Even once riot police had cleared off most of the rioters, and the refugees were taken to safety, neo-Nazis returned and set fire to a neighbouring hostel housing around 150 Vietnamese workers.

Although they managed to escape without serious injury, the long weekend in Lichtenhagen in 1992, soon after German reunification, seemed to show a deep-rooted and widespread racism in the east and became known as the shame of new Germany.

President Joachim Gauck, a Rostock native, was there at the weekend, and called for resistance to racism.

"We are not going to give in to our fear of the extreme right; we will not allow that,” he told Saturday’s Ostsee Zeitung newspaper.

The president said the demonstration was taking place "to show that we in Germany really do have a culture of defending against extremism and that we want that to remain the case."

Organisers said up to 6,000 people had showed up to the event, marching through the city to the “Sunflower House” – site of the original riots.

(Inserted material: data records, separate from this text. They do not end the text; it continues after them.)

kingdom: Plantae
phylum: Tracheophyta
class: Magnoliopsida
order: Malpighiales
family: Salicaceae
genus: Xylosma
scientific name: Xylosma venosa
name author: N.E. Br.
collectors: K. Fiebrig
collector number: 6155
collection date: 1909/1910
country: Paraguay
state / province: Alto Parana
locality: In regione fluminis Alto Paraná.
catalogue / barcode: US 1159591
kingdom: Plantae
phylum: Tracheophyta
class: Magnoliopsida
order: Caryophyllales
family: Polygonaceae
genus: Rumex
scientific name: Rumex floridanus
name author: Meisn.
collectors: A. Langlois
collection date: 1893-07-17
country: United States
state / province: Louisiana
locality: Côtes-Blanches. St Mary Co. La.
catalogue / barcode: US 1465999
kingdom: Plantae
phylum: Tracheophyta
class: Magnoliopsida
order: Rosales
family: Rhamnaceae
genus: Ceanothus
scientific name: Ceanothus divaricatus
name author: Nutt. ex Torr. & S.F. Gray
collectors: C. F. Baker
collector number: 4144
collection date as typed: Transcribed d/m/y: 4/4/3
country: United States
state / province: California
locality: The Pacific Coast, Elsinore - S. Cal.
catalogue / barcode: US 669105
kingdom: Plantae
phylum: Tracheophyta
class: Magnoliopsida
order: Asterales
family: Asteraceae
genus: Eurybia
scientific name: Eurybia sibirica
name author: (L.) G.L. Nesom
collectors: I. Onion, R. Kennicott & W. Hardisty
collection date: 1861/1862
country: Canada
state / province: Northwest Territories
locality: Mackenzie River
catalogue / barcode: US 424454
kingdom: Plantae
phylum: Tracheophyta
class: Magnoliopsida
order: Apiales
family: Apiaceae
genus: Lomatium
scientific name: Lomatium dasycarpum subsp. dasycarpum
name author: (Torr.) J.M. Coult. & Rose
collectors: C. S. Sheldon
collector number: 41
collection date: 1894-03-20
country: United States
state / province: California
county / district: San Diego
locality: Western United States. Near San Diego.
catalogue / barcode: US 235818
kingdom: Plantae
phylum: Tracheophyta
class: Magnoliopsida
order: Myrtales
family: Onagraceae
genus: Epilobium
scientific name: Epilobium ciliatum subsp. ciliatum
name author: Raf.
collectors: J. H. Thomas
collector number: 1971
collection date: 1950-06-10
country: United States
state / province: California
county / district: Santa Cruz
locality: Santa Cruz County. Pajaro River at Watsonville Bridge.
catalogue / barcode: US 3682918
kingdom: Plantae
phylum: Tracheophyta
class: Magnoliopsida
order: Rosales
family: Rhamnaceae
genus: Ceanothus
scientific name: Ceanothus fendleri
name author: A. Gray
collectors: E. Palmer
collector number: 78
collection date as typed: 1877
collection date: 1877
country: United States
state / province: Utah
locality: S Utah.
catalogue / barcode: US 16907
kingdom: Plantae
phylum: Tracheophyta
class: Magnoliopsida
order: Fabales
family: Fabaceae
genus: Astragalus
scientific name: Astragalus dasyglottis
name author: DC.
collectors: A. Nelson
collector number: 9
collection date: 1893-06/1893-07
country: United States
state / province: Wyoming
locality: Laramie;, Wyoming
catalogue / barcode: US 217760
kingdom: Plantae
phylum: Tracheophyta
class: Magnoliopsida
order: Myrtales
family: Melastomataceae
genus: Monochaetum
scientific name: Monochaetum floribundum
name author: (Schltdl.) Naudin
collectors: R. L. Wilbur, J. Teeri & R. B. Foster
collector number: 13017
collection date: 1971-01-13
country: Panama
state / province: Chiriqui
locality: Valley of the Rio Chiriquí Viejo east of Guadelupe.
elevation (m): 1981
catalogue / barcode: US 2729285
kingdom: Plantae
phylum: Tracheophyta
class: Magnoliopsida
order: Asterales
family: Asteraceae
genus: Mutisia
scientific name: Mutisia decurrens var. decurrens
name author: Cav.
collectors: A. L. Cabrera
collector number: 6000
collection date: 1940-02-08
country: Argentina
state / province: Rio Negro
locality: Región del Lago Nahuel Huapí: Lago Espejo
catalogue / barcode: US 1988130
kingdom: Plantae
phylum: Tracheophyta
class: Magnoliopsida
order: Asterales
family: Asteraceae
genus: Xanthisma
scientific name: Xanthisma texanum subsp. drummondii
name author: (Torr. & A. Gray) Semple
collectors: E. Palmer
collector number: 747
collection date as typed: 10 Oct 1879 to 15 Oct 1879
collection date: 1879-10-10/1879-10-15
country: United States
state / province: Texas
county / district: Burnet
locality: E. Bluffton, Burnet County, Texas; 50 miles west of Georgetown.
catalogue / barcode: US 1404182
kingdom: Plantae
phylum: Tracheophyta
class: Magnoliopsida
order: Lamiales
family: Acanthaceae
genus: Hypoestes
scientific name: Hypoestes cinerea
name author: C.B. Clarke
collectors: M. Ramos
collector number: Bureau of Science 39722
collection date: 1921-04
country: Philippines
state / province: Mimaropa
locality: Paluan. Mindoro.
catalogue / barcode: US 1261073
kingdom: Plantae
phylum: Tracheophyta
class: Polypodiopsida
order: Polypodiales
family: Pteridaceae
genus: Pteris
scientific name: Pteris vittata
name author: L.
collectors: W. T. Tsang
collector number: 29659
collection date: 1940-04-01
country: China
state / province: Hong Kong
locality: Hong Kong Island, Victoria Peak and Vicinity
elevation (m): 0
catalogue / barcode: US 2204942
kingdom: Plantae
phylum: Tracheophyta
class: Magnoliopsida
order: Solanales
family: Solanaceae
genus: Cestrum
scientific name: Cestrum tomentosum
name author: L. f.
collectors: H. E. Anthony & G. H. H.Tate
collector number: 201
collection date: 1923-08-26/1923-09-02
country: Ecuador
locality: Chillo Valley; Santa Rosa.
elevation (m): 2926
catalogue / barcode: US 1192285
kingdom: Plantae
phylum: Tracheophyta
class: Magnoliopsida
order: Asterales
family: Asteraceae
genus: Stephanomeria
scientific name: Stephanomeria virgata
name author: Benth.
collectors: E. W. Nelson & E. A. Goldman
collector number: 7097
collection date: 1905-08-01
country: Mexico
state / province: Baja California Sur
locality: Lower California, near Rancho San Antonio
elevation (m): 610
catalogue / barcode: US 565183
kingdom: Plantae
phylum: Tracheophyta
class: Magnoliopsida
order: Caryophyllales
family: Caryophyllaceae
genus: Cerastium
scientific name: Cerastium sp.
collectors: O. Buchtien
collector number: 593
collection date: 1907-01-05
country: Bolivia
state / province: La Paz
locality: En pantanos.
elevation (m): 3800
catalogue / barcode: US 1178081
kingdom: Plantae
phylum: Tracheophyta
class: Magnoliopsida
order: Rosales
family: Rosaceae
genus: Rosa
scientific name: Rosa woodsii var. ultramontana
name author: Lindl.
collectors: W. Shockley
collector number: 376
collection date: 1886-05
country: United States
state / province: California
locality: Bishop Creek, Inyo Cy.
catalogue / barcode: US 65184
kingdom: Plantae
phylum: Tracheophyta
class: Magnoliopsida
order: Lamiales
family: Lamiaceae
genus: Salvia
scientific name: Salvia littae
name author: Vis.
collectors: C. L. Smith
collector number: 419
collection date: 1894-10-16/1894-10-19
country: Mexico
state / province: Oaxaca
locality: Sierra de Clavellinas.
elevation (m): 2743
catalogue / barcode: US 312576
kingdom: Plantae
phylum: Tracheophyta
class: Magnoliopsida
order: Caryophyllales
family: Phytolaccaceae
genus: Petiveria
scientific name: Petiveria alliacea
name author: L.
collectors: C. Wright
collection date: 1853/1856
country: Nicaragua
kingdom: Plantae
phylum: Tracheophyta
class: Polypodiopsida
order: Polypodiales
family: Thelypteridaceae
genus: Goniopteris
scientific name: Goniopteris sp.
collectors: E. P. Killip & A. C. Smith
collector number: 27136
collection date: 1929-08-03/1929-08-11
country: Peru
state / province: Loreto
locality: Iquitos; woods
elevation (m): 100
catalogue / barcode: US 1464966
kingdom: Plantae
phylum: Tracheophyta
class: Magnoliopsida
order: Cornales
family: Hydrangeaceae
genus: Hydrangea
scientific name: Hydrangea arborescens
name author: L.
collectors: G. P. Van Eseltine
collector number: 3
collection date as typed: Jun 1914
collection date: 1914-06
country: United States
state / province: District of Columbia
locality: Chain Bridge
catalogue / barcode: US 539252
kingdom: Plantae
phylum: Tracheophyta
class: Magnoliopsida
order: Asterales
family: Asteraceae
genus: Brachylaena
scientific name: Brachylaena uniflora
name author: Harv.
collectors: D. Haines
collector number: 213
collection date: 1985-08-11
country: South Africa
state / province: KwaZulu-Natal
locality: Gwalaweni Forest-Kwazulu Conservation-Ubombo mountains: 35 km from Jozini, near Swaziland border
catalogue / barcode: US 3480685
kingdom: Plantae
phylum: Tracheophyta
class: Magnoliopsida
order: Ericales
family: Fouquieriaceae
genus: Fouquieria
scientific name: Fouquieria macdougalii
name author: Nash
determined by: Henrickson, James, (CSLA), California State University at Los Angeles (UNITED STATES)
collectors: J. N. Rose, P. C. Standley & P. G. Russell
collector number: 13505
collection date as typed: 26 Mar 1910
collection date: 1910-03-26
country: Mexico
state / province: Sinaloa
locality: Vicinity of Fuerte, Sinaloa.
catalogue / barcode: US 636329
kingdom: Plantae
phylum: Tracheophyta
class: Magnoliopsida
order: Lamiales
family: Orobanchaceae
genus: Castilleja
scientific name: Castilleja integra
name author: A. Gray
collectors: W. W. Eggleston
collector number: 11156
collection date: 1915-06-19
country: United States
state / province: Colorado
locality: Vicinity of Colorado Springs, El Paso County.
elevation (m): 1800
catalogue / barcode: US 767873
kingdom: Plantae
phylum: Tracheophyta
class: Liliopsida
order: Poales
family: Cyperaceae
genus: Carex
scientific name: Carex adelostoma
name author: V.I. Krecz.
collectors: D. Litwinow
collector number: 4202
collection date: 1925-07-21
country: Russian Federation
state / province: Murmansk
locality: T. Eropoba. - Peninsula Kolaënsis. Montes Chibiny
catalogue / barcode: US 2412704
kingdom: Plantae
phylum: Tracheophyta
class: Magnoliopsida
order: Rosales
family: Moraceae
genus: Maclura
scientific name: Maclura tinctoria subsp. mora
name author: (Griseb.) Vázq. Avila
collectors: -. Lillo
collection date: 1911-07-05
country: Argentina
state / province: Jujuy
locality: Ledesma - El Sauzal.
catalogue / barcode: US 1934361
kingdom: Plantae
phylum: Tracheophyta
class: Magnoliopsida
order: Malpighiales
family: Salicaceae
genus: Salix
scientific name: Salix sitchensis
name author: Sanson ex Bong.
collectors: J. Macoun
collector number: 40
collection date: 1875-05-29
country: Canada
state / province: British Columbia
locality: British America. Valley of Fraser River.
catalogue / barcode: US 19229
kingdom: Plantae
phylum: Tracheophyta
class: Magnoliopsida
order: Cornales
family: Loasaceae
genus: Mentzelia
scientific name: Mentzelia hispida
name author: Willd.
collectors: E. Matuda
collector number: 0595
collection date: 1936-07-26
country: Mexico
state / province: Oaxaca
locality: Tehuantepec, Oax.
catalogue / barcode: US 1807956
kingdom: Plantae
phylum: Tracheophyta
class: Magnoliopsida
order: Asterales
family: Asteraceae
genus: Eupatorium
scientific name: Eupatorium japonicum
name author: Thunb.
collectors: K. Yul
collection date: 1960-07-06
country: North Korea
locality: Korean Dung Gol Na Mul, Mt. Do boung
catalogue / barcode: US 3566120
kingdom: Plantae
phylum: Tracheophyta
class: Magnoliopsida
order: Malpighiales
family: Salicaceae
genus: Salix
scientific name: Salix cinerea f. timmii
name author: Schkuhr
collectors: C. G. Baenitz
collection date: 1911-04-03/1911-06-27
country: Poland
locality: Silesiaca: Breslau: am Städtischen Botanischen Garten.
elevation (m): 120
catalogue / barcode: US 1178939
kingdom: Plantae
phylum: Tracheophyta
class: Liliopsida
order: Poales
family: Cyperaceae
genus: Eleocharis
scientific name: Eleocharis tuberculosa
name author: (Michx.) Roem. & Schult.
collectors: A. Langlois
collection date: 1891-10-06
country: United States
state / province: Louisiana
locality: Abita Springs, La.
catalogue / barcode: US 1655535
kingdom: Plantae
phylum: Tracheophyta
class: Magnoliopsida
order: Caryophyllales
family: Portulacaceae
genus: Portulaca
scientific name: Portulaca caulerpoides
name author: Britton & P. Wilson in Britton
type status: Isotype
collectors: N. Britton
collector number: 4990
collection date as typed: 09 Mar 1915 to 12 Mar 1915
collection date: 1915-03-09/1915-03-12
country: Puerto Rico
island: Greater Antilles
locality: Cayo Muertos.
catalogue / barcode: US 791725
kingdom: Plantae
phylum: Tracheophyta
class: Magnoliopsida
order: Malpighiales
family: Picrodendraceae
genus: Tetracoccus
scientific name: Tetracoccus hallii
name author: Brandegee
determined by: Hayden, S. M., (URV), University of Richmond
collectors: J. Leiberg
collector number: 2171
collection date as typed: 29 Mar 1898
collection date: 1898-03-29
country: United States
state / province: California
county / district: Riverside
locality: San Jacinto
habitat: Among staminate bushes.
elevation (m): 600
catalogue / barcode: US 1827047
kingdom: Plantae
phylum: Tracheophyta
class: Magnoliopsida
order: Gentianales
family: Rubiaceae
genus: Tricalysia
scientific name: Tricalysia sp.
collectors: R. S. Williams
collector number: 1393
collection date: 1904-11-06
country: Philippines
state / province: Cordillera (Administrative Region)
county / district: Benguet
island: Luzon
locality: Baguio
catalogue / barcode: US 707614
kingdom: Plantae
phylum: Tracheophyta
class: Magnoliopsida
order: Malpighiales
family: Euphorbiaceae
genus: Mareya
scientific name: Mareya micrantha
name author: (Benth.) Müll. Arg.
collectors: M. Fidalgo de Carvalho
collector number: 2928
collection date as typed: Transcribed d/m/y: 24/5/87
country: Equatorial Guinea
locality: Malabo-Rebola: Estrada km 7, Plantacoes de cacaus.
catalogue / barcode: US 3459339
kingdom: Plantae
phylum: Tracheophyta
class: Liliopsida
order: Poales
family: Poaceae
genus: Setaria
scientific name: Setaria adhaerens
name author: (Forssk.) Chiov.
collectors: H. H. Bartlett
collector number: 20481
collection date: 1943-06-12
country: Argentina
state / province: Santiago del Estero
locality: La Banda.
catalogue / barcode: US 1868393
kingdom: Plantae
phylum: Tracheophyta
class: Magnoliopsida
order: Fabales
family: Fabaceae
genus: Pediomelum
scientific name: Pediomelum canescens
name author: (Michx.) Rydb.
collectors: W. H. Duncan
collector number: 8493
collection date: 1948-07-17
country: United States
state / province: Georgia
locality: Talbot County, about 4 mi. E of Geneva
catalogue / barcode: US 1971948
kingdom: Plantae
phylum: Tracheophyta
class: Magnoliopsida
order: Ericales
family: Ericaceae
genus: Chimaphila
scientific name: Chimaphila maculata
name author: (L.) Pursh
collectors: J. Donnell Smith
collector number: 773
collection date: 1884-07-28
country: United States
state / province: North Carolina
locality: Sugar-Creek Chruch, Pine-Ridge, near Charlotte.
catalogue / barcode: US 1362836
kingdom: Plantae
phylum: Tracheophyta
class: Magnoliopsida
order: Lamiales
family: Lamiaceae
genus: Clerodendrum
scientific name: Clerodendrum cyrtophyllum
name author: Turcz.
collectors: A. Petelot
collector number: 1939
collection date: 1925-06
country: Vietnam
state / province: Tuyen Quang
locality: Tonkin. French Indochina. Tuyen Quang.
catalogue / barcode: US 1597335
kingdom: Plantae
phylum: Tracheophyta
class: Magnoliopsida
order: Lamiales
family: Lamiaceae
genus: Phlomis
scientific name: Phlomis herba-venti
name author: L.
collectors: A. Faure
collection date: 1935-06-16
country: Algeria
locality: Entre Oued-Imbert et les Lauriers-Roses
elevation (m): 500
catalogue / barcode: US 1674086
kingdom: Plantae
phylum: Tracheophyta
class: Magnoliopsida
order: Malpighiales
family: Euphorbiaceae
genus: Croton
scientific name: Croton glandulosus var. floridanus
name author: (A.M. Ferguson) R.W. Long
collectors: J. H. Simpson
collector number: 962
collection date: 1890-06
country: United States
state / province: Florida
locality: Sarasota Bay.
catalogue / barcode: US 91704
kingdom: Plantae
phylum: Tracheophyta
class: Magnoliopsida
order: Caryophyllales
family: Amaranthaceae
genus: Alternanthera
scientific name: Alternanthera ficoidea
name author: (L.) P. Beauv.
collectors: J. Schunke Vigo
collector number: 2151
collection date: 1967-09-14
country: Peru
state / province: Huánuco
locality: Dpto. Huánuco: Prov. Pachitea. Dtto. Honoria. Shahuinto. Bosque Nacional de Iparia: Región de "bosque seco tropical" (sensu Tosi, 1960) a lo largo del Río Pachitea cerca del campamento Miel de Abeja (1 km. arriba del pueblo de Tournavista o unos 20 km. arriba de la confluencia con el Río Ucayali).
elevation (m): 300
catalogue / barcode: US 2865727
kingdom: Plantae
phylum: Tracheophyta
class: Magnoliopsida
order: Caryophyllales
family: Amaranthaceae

Under the motto “20 years after the pogroms - the problem is racism”, they wanted to highlight the spread of racism to mainstream society and media, as well as calling for changes to the asylum laws.

“We are also here to remember those who at the time did not call the fire brigade,” one speaker said, referring to the lack of action from residents at the time.

They also mounted a memorial plaque at the city hall. It was a replica of one that a French-German-Jewish group led by Nazi hunter and former challenger for the presidency to Gauck, Beate Klarsfeld had taken to the city hall shortly after the riot in 1992. The original group was detained and the plaque was removed and subsequently lost.

Further events were planned for Sunday.

The anniversary also prompted further calls for the banning of neo-Nazi party the NPD - although a previous attempt failed because too many of the top party functionaries turned out to be in the pay of the authorities, contaminating their evidence.